Collaborative Expert LLMs Guided Multi-Objective Molecular Optimization

Molecular optimization is a crucial yet complex and time-intensive process that often acts as a bottleneck for drug development. Traditional methods rely heavily on trial and error, making multi-objective optimization both time-consuming and resource-intensive. Current AI-based methods have shown limited success in handling multi-objective optimization tasks, hampering their practical utilization. To address this challenge, we present MultiMol, a collaborative large language model (LLM) system designed to guide multi-objective molecular optimization. MultiMol comprises two agents, including a data-driven worker agent and a literature-guided research agent. The data-driven worker agent is a large language model being fine-tuned to learn how to generate optimized molecules considering multiple objectives, while the literature-guided research agent is responsible for searching task-related literature to find useful prior knowledge that facilitates identifying the most promising optimized candidates. In evaluations across six multi-objective optimization tasks, MultiMol significantly outperforms existing methods, achieving a 82.30% success rate, in sharp contrast to the 27.50% success rate of current strongest methods. To further validate its practical impact, we tested MultiMol on two real-world challenges. First, we enhanced the selectivity of Xanthine Amine Congener (XAC), a promiscuous ligand that binds both A1R and A2AR, successfully biasing it towards A1R. Second, we improved the bioavailability of Saquinavir, an HIV-1 protease inhibitor with known bioavailability limitations. Overall, these results indicate that MultiMol represents a highly promising approach for multi-objective molecular optimization, holding great potential to accelerate the drug development process and contribute to the advancement of pharmaceutical research.

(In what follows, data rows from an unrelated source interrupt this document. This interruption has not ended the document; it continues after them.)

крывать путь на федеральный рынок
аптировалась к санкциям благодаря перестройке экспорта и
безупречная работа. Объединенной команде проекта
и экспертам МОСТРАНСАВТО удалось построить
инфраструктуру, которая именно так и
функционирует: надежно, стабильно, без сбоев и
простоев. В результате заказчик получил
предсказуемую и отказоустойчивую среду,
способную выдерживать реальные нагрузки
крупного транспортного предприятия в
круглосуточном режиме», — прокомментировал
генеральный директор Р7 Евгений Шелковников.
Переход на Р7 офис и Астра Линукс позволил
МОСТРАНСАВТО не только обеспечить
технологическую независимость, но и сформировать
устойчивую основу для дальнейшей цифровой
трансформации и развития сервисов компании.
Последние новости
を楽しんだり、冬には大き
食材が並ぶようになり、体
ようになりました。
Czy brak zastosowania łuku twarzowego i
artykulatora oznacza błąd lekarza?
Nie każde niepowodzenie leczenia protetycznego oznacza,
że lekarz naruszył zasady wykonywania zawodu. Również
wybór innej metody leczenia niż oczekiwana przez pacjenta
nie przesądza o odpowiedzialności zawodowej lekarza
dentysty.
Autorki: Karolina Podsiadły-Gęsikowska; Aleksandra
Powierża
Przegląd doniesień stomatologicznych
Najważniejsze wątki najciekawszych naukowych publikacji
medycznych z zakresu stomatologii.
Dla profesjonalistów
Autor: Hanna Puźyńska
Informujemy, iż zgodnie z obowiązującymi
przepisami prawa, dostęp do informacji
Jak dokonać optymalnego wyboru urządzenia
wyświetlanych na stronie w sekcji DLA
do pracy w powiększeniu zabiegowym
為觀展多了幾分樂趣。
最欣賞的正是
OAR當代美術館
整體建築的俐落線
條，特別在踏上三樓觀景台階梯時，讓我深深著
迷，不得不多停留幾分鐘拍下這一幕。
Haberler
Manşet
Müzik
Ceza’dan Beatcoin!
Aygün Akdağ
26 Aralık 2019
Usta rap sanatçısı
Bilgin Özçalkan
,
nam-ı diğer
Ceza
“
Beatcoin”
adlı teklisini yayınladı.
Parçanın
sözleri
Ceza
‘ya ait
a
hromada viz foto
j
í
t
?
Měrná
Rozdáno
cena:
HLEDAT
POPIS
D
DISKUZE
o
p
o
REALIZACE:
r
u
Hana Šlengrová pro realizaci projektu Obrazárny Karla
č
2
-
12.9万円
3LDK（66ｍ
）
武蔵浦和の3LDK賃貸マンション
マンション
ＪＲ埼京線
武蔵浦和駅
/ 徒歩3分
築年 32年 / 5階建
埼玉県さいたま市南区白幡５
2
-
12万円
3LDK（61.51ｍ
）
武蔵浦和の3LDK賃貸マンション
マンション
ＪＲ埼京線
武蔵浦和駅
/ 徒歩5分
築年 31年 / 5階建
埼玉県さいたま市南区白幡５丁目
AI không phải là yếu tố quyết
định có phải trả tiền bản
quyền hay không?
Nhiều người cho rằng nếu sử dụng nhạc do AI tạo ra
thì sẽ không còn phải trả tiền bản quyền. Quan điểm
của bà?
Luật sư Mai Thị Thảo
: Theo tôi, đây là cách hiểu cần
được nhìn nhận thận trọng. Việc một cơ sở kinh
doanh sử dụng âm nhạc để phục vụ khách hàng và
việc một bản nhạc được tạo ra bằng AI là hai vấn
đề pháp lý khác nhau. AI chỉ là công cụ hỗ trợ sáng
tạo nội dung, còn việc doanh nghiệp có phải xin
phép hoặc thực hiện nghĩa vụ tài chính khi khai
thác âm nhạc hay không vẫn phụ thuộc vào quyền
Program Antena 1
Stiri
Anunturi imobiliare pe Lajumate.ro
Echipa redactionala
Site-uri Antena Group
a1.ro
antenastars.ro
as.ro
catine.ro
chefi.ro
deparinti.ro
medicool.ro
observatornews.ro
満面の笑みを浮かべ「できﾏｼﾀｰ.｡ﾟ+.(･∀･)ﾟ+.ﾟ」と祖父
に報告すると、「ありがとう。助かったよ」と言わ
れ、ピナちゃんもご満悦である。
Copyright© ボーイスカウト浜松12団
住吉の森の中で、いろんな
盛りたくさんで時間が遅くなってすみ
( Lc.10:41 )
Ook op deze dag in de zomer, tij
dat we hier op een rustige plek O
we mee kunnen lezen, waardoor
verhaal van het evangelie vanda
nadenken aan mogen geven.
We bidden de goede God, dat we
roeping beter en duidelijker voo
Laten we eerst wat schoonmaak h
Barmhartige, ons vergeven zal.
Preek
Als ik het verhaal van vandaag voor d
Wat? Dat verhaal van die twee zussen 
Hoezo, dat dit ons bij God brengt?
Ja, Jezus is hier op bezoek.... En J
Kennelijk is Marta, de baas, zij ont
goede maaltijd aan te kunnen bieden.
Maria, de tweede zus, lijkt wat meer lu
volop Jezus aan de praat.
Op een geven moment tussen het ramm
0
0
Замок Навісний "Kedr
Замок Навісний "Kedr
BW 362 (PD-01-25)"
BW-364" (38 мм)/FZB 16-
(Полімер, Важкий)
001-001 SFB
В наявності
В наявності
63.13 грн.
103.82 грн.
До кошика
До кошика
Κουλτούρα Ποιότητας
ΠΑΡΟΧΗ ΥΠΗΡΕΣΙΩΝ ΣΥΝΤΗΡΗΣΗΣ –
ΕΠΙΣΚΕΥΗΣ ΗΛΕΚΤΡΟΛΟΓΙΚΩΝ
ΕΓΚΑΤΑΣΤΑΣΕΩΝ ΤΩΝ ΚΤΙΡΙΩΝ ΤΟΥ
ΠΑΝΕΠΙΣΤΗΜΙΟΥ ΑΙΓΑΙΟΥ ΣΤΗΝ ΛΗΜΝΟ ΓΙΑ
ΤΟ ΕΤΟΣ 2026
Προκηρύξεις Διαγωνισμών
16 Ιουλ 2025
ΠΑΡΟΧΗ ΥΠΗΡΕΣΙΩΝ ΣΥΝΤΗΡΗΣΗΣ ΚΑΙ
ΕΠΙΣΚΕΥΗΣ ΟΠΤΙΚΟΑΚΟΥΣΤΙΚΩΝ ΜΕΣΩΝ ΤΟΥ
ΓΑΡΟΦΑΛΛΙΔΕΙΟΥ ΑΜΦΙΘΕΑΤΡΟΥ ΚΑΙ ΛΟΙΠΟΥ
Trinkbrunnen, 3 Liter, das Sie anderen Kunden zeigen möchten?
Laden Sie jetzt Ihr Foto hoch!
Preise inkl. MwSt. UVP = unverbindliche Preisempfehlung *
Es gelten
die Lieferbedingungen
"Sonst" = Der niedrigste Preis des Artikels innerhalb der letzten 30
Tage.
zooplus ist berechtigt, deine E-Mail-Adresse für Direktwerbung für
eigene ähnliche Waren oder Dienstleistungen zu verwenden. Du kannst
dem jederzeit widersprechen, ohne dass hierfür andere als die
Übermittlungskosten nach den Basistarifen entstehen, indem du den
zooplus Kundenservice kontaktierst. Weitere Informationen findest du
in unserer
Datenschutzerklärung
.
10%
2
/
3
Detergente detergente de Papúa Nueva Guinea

翻译：分子优化是药物研发中至关重要但复杂且耗时的过程，常常成为药物开发的瓶颈。传统方法严重依赖试错，使得多目标优化既耗时又耗费资源。当前基于人工智能的方法在处理多目标优化任务方面取得的成功有限，阻碍了其实际应用。为应对这一挑战，我们提出了MultiMol，一个旨在引导多目标分子优化的协作式大语言模型系统。MultiMol包含两个智能体：一个数据驱动的工作智能体和一个文献引导的研究智能体。数据驱动的工作智能体是一个经过微调的大语言模型，学习如何考虑多个目标生成优化分子；而文献引导的研究智能体负责搜索任务相关文献，以寻找有助于识别最有前景优化候选分子的有用先验知识。在六项多目标优化任务的评估中，MultiMol显著优于现有方法，取得了82.30%的成功率，与当前最强方法27.50%的成功率形成鲜明对比。为进一步验证其实用价值，我们在两个实际挑战中测试了MultiMol。首先，我们提升了黄嘌呤胺类似物（XAC）的选择性——这是一种能同时结合A1R和A2AR的多配体，成功使其偏向A1R。其次，我们改善了沙奎那韦的生物利用度，这是一种已知存在生物利用度限制的HIV-1蛋白酶抑制剂。总体而言，这些结果表明MultiMol代表了一种极具前景的多目标分子优化方法，在加速药物研发进程和推动药学进步方面具有巨大潜力。